_Aim of the exercise_
Every entry must appear in the answer exactly as it does here.

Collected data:
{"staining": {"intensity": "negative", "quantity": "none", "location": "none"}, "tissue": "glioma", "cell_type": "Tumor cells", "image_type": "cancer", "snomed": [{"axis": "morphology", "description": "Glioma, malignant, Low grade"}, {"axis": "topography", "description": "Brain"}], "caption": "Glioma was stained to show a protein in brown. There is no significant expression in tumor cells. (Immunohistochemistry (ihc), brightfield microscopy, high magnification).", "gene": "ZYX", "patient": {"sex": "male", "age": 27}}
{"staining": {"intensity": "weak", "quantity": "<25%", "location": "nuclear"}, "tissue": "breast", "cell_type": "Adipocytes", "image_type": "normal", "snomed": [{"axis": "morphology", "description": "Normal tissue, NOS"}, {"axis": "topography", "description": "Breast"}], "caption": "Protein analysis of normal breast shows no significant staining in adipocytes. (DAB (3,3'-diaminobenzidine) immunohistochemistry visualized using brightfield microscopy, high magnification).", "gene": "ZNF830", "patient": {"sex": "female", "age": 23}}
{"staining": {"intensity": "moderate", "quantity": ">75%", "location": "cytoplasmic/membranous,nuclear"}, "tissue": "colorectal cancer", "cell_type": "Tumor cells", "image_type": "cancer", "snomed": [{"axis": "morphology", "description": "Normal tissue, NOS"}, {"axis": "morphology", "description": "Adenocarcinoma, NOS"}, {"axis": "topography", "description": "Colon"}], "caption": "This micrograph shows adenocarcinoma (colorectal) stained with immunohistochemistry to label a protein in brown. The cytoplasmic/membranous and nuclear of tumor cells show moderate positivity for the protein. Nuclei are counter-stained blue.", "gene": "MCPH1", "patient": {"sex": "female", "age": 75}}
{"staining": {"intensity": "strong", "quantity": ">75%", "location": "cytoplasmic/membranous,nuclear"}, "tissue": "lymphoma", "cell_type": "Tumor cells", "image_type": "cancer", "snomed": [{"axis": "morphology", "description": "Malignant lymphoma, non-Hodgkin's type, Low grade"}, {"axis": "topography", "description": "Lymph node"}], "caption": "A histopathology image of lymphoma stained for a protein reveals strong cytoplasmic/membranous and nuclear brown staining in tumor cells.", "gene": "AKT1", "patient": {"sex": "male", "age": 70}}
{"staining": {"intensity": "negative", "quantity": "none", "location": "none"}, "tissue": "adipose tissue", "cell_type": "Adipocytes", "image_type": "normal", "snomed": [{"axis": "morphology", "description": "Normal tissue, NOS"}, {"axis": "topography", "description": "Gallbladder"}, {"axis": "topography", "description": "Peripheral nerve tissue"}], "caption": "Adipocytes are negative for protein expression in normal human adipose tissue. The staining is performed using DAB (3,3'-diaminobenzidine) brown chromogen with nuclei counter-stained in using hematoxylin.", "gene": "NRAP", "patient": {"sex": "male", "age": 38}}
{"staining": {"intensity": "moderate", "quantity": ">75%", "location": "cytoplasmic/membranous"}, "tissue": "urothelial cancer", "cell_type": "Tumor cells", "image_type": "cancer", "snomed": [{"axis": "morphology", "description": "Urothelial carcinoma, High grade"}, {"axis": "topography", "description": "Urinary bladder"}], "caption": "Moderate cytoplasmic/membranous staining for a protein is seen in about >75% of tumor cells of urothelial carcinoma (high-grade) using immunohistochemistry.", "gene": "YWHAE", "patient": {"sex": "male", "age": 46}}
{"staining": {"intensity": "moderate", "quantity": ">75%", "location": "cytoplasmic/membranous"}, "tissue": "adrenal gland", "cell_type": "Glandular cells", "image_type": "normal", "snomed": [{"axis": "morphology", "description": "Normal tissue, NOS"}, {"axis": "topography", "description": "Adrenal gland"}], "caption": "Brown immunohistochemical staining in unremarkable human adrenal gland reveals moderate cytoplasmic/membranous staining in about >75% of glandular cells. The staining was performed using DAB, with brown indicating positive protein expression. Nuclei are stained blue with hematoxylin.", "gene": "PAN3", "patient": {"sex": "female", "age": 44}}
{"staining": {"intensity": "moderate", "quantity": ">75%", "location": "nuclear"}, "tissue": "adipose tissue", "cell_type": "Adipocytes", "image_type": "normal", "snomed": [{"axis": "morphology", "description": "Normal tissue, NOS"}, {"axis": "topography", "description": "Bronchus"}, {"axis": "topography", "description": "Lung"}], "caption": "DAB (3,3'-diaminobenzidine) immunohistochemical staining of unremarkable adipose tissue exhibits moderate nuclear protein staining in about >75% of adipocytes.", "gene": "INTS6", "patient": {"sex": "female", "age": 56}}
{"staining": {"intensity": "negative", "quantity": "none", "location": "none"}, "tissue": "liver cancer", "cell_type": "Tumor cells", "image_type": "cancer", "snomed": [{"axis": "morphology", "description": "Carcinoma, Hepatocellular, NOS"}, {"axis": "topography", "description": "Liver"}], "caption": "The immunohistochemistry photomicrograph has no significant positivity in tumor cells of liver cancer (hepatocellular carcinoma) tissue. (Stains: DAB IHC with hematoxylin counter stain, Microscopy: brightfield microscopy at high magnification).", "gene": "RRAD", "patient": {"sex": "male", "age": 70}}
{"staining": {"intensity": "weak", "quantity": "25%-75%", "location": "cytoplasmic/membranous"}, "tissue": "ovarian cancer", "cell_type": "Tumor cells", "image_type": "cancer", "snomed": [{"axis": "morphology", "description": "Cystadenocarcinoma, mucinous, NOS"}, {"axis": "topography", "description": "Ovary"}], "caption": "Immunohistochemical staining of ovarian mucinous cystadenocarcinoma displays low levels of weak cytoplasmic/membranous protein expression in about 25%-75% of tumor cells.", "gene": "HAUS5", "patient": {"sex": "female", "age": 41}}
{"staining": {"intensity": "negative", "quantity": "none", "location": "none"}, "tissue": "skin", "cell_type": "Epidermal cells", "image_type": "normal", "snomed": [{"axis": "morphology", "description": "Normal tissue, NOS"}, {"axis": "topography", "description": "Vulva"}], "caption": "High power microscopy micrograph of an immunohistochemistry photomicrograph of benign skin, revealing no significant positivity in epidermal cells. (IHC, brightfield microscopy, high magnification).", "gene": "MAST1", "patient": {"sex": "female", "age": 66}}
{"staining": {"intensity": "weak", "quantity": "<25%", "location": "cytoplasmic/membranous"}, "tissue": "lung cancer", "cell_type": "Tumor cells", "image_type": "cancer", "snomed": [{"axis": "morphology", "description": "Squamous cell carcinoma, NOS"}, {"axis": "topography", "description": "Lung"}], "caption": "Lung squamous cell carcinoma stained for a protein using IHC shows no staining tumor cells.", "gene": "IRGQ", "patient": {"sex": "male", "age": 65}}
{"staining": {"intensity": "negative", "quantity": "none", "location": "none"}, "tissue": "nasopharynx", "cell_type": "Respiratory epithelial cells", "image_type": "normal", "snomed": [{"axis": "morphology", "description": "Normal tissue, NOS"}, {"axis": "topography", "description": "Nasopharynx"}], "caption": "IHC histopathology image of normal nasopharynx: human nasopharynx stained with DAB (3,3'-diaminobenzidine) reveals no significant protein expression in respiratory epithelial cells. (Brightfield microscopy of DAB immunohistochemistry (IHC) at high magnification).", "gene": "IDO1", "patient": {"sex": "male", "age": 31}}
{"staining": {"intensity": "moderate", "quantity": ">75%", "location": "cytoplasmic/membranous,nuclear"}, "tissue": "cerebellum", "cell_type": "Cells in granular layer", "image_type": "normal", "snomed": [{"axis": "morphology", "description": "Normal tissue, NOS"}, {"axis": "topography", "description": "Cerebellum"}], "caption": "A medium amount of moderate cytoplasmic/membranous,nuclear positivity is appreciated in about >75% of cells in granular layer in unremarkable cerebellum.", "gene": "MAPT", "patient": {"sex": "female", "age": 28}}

_Solution to the exercise_
{"staining": {"intensity": "negative", "quantity": "none", "location": "none"}, "tissue": "glioma", "cell_type": "Tumor cells", "image_type": "cancer", "snomed": [{"axis": "morphology", "description": "Glioma, malignant, Low grade"}, {"axis": "topography", "description": "Brain"}], "caption": "Glioma was stained to show a protein in brown. There is no significant expression in tumor cells. (Immunohistochemistry (ihc), brightfield microscopy, high magnification).", "gene": "ZYX", "patient": {"sex": "male", "age": 27}}
{"staining": {"intensity": "weak", "quantity": "<25%", "location": "nuclear"}, "tissue": "breast", "cell_type": "Adipocytes", "image_type": "normal", "snomed": [{"axis": "morphology", "description": "Normal tissue, NOS"}, {"axis": "topography", "description": "Breast"}], "caption": "Protein analysis of normal breast shows no significant staining in adipocytes. (DAB (3,3'-diaminobenzidine) immunohistochemistry visualized using brightfield microscopy, high magnification).", "gene": "ZNF830", "patient": {"sex": "female", "age": 23}}
{"staining": {"intensity": "moderate", "quantity": ">75%", "location": "cytoplasmic/membranous,nuclear"}, "tissue": "colorectal cancer", "cell_type": "Tumor cells", "image_type": "cancer", "snomed": [{"axis": "morphology", "description": "Normal tissue, NOS"}, {"axis": "morphology", "description": "Adenocarcinoma, NOS"}, {"axis": "topography", "description": "Colon"}], "caption": "This micrograph shows adenocarcinoma (colorectal) stained with immunohistochemistry to label a protein in brown. The cytoplasmic/membranous and nuclear of tumor cells show moderate positivity for the protein. Nuclei are counter-stained blue.", "gene": "MCPH1", "patient": {"sex": "female", "age": 75}}
{"staining": {"intensity": "strong", "quantity": ">75%", "location": "cytoplasmic/membranous,nuclear"}, "tissue": "lymphoma", "cell_type": "Tumor cells", "image_type": "cancer", "snomed": [{"axis": "morphology", "description": "Malignant lymphoma, non-Hodgkin's type, Low grade"}, {"axis": "topography", "description": "Lymph node"}], "caption": "A histopathology image of lymphoma stained for a protein reveals strong cytoplasmic/membranous and nuclear brown staining in tumor cells.", "gene": "AKT1", "patient": {"sex": "male", "age": 70}}
{"staining": {"intensity": "negative", "quantity": "none", "location": "none"}, "tissue": "adipose tissue", "cell_type": "Adipocytes", "image_type": "normal", "snomed": [{"axis": "morphology", "description": "Normal tissue, NOS"}, {"axis": "topography", "description": "Gallbladder"}, {"axis": "topography", "description": "Peripheral nerve tissue"}], "caption": "Adipocytes are negative for protein expression in normal human adipose tissue. The staining is performed using DAB (3,3'-diaminobenzidine) brown chromogen with nuclei counter-stained in using hematoxylin.", "gene": "NRAP", "patient": {"sex": "male", "age": 38}}
{"staining": {"intensity": "moderate", "quantity": ">75%", "location": "cytoplasmic/membranous"}, "tissue": "urothelial cancer", "cell_type": "Tumor cells", "image_type": "cancer", "snomed": [{"axis": "morphology", "description": "Urothelial carcinoma, High grade"}, {"axis": "topography", "description": "Urinary bladder"}], "caption": "Moderate cytoplasmic/membranous staining for a protein is seen in about >75% of tumor cells of urothelial carcinoma (high-grade) using immunohistochemistry.", "gene": "YWHAE", "patient": {"sex": "male", "age": 46}}
{"staining": {"intensity": "moderate", "quantity": ">75%", "location": "cytoplasmic/membranous"}, "tissue": "adrenal gland", "cell_type": "Glandular cells", "image_type": "normal", "snomed": [{"axis": "morphology", "description": "Normal tissue, NOS"}, {"axis": "topography", "description": "Adrenal gland"}], "caption": "Brown immunohistochemical staining in unremarkable human adrenal gland reveals moderate cytoplasmic/membranous staining in about >75% of glandular cells. The staining was performed using DAB, with brown indicating positive protein expression. Nuclei are stained blue with hematoxylin.", "gene": "PAN3", "patient": {"sex": "female", "age": 44}}
{"staining": {"intensity": "moderate", "quantity": ">75%", "location": "nuclear"}, "tissue": "adipose tissue", "cell_type": "Adipocytes", "image_type": "normal", "snomed": [{"axis": "morphology", "description": "Normal tissue, NOS"}, {"axis": "topography", "description": "Bronchus"}, {"axis": "topography", "description": "Lung"}], "caption": "DAB (3,3'-diaminobenzidine) immunohistochemical staining of unremarkable adipose tissue exhibits moderate nuclear protein staining in about >75% of adipocytes.", "gene": "INTS6", "patient": {"sex": "female", "age": 56}}
{"staining": {"intensity": "negative", "quantity": "none", "location": "none"}, "tissue": "liver cancer", "cell_type": "Tumor cells", "image_type": "cancer", "snomed": [{"axis": "morphology", "description": "Carcinoma, Hepatocellular, NOS"}, {"axis": "topography", "description": "Liver"}], "caption": "The immunohistochemistry photomicrograph has no significant positivity in tumor cells of liver cancer (hepatocellular carcinoma) tissue. (Stains: DAB IHC with hematoxylin counter stain, Microscopy: brightfield microscopy at high magnification).", "gene": "RRAD", "patient": {"sex": "male", "age": 70}}
{"staining": {"intensity": "weak", "quantity": "25%-75%", "location": "cytoplasmic/membranous"}, "tissue": "ovarian cancer", "cell_type": "Tumor cells", "image_type": "cancer", "snomed": [{"axis": "morphology", "description": "Cystadenocarcinoma, mucinous, NOS"}, {"axis": "topography", "description": "Ovary"}], "caption": "Immunohistochemical staining of ovarian mucinous cystadenocarcinoma displays low levels of weak cytoplasmic/membranous protein expression in about 25%-75% of tumor cells.", "gene": "HAUS5", "patient": {"sex": "female", "age": 41}}
{"staining": {"intensity": "negative", "quantity": "none", "location": "none"}, "tissue": "skin", "cell_type": "Epidermal cells", "image_type": "normal", "snomed": [{"axis": "morphology", "description": "Normal tissue, NOS"}, {"axis": "topography", "description": "Vulva"}], "caption": "High power microscopy micrograph of an immunohistochemistry photomicrograph of benign skin, revealing no significant positivity in epidermal cells. (IHC, brightfield microscopy, high magnification).", "gene": "MAST1", "patient": {"sex": "female", "age": 66}}
{"staining": {"intensity": "weak", "quantity": "<25%", "location": "cytoplasmic/membranous"}, "tissue": "lung cancer", "cell_type": "Tumor cells", "image_type": "cancer", "snomed": [{"axis": "morphology", "description": "Squamous cell carcinoma, NOS"}, {"axis": "topography", "description": "Lung"}], "caption": "Lung squamous cell carcinoma stained for a protein using IHC shows no staining tumor cells.", "gene": "IRGQ", "patient": {"sex": "male", "age": 65}}
{"staining": {"intensity": "negative", "quantity": "none", "location": "none"}, "tissue": "nasopharynx", "cell_type": "Respiratory epithelial cells", "image_type": "normal", "snomed": [{"axis": "morphology", "description": "Normal tissue, NOS"}, {"axis": "topography", "description": "Nasopharynx"}], "caption": "IHC histopathology image of normal nasopharynx: human nasopharynx stained with DAB (3,3'-diaminobenzidine) reveals no significant protein expression in respiratory epithelial cells. (Brightfield microscopy of DAB immunohistochemistry (IHC) at high magnification).", "gene": "IDO1", "patient": {"sex": "male", "age": 31}}
{"staining": {"intensity": "moderate", "quantity": ">75%", "location": "cytoplasmic/membranous,nuclear"}, "tissue": "cerebellum", "cell_type": "Cells in granular layer", "image_type": "normal", "snomed": [{"axis": "morphology", "description": "Normal tissue, NOS"}, {"axis": "topography", "description": "Cerebellum"}], "caption": "A medium amount of moderate cytoplasmic/membranous,nuclear positivity is appreciated in about >75% of cells in granular layer in unremarkable cerebellum.", "gene": "MAPT", "patient": {"sex": "female", "age": 28}}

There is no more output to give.